## Dataset
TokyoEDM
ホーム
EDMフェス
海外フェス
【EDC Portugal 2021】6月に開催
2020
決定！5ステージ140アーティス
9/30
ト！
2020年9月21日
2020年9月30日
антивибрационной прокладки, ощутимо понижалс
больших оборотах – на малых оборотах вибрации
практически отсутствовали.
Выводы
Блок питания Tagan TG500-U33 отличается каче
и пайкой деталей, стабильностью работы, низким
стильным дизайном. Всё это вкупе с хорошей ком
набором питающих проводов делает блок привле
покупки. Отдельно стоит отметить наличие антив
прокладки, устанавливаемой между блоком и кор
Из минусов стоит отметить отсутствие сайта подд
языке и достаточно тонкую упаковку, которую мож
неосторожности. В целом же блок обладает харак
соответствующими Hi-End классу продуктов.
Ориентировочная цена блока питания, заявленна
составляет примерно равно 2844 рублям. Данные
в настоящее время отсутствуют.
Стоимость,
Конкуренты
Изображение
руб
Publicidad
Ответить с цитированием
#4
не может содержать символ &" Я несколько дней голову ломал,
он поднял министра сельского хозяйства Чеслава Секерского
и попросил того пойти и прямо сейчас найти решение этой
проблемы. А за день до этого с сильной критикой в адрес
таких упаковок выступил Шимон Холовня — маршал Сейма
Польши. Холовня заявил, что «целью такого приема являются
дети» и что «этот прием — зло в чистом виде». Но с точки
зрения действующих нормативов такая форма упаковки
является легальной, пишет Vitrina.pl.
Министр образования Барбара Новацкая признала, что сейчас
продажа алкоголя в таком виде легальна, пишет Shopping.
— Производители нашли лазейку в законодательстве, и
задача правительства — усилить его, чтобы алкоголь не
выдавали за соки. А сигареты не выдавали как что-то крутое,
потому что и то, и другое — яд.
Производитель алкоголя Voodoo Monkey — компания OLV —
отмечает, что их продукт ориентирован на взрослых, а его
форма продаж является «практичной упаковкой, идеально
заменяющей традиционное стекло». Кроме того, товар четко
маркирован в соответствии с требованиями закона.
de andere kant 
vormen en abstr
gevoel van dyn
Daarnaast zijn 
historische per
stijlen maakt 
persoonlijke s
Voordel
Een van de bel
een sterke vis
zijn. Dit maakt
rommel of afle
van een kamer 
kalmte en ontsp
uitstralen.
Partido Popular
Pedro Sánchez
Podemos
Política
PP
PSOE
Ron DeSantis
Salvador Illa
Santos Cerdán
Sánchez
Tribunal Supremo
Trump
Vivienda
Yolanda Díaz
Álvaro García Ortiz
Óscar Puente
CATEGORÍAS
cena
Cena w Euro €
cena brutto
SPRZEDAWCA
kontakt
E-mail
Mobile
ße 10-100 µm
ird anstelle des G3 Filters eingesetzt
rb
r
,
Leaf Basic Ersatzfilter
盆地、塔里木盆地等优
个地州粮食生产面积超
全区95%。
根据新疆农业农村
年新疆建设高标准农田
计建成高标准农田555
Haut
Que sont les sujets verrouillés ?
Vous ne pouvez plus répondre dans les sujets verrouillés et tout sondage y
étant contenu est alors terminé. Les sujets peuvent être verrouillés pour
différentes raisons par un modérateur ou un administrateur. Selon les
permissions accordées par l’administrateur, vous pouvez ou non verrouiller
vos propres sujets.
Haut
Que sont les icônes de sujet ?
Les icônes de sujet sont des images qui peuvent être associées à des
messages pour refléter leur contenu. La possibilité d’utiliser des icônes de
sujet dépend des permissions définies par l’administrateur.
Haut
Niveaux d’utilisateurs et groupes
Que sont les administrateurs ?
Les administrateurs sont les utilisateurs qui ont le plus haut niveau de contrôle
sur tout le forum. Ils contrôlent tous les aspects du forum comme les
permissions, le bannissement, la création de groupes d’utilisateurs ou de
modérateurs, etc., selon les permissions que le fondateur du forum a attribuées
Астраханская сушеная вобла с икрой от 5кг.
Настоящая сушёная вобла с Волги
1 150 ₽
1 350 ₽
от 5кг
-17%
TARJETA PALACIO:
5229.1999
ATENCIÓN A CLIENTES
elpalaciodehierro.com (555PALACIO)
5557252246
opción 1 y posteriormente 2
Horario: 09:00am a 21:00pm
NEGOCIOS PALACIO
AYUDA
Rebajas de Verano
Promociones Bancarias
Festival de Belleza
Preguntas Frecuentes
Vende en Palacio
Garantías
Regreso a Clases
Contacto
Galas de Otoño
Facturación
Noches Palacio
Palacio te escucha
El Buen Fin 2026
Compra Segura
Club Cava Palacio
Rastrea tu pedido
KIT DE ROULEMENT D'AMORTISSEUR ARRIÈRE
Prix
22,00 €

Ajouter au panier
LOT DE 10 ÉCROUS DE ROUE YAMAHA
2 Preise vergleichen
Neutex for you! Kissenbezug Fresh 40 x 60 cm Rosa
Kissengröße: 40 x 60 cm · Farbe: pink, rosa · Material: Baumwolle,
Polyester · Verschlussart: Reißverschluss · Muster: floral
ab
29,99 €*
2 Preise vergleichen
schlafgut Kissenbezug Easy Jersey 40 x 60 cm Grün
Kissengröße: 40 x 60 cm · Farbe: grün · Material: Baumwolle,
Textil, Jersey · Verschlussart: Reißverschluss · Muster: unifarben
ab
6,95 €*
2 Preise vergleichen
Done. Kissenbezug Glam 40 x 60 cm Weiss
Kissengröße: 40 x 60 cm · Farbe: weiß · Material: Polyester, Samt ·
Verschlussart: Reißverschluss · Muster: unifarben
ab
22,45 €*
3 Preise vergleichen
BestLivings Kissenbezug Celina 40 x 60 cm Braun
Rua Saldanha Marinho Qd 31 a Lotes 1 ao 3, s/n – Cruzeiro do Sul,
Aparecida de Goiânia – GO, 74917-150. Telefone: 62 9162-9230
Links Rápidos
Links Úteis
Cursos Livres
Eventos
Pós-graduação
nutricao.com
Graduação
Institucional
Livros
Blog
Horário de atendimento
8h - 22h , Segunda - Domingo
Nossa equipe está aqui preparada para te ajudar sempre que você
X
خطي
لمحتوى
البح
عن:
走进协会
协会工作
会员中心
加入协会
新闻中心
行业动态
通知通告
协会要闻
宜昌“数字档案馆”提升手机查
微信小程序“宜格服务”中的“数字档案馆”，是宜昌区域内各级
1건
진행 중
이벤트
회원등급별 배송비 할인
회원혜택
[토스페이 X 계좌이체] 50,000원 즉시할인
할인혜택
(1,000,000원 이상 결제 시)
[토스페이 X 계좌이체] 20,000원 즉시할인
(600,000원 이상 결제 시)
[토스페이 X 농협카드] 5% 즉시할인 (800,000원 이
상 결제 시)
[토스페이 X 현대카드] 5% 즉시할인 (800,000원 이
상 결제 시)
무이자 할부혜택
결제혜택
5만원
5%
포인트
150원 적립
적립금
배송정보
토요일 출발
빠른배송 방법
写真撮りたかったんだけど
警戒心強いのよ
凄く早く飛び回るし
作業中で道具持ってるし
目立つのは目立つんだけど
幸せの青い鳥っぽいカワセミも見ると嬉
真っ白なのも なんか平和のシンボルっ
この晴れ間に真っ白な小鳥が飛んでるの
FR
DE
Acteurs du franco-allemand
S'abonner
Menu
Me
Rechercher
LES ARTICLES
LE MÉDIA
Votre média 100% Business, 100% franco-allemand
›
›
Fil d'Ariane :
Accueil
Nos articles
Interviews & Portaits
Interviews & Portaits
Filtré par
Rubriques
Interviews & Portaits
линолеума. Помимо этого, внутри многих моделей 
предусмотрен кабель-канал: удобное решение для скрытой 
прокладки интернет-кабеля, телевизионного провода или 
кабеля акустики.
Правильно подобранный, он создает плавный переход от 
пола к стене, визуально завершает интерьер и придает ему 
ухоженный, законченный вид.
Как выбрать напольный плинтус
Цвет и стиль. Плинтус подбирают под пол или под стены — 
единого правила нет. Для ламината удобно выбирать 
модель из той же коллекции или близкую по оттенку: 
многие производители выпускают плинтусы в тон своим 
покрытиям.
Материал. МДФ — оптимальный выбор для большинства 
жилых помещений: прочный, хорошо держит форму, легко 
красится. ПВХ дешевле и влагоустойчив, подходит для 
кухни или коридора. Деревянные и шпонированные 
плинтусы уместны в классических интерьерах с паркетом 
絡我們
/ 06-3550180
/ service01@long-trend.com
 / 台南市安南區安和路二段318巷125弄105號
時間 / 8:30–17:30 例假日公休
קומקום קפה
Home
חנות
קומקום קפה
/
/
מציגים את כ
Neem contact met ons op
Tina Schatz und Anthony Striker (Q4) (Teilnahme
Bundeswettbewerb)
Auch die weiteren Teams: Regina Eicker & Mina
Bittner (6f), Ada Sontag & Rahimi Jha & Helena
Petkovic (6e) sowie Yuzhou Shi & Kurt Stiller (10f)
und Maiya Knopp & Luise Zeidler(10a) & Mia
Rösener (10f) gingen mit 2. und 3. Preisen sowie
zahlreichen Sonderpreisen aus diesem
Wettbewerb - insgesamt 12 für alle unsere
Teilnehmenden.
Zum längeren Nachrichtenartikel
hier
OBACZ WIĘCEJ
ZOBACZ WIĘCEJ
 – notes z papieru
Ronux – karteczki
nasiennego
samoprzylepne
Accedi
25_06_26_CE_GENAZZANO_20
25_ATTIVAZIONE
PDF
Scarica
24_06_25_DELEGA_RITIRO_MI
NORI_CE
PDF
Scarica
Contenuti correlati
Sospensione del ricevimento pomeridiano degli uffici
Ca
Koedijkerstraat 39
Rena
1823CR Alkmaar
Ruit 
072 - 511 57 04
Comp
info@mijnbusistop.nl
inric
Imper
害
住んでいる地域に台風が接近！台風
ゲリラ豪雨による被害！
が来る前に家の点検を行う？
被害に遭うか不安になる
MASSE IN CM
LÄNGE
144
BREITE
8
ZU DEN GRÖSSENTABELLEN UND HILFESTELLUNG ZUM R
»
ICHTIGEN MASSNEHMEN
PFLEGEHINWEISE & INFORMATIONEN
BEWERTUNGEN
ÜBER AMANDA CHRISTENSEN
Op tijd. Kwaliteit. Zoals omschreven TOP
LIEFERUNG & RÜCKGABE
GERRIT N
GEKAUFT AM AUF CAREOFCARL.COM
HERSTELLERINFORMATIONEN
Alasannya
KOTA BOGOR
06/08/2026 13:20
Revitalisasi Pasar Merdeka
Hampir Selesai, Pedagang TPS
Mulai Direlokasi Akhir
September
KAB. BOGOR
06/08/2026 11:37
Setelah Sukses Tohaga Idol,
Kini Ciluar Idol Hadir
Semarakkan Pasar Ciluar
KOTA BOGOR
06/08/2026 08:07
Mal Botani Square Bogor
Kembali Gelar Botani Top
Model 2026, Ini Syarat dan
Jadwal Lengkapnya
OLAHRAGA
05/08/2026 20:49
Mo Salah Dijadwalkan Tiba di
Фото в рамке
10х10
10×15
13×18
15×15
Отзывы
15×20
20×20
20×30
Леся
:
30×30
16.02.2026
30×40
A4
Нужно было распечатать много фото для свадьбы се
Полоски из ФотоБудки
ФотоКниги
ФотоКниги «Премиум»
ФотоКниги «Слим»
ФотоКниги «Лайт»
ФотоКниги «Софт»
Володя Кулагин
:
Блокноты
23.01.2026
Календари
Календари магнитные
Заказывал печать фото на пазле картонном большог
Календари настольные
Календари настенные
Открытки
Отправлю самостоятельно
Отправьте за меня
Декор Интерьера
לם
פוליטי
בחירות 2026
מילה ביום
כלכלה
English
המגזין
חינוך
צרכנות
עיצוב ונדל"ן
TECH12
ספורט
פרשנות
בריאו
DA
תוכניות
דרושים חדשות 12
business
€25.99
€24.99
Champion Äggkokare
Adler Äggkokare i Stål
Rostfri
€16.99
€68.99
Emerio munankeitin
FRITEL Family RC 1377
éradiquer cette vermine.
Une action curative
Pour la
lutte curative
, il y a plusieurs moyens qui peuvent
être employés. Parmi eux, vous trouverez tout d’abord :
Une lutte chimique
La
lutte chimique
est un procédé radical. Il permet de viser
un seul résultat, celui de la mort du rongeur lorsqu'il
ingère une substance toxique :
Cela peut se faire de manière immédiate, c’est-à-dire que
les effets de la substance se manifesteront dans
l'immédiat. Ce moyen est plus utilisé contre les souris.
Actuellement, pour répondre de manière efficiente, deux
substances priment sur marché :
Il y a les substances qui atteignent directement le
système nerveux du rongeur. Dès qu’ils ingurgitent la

## About this exercise
Reproduce the stretch of the material from its first line through the line containing "Ориентировочная цена блока питания, заявленна", with both ends included and every line unchanged.

## Response to the exercise
TokyoEDM
ホーム
EDMフェス
海外フェス
【EDC Portugal 2021】6月に開催
2020
決定！5ステージ140アーティス
9/30
ト！
2020年9月21日
2020年9月30日
антивибрационной прокладки, ощутимо понижалс
больших оборотах – на малых оборотах вибрации
практически отсутствовали.
Выводы
Блок питания Tagan TG500-U33 отличается каче
и пайкой деталей, стабильностью работы, низким
стильным дизайном. Всё это вкупе с хорошей ком
набором питающих проводов делает блок привле
покупки. Отдельно стоит отметить наличие антив
прокладки, устанавливаемой между блоком и кор
Из минусов стоит отметить отсутствие сайта подд
языке и достаточно тонкую упаковку, которую мож
неосторожности. В целом же блок обладает харак
соответствующими Hi-End классу продуктов.
Ориентировочная цена блока питания, заявленна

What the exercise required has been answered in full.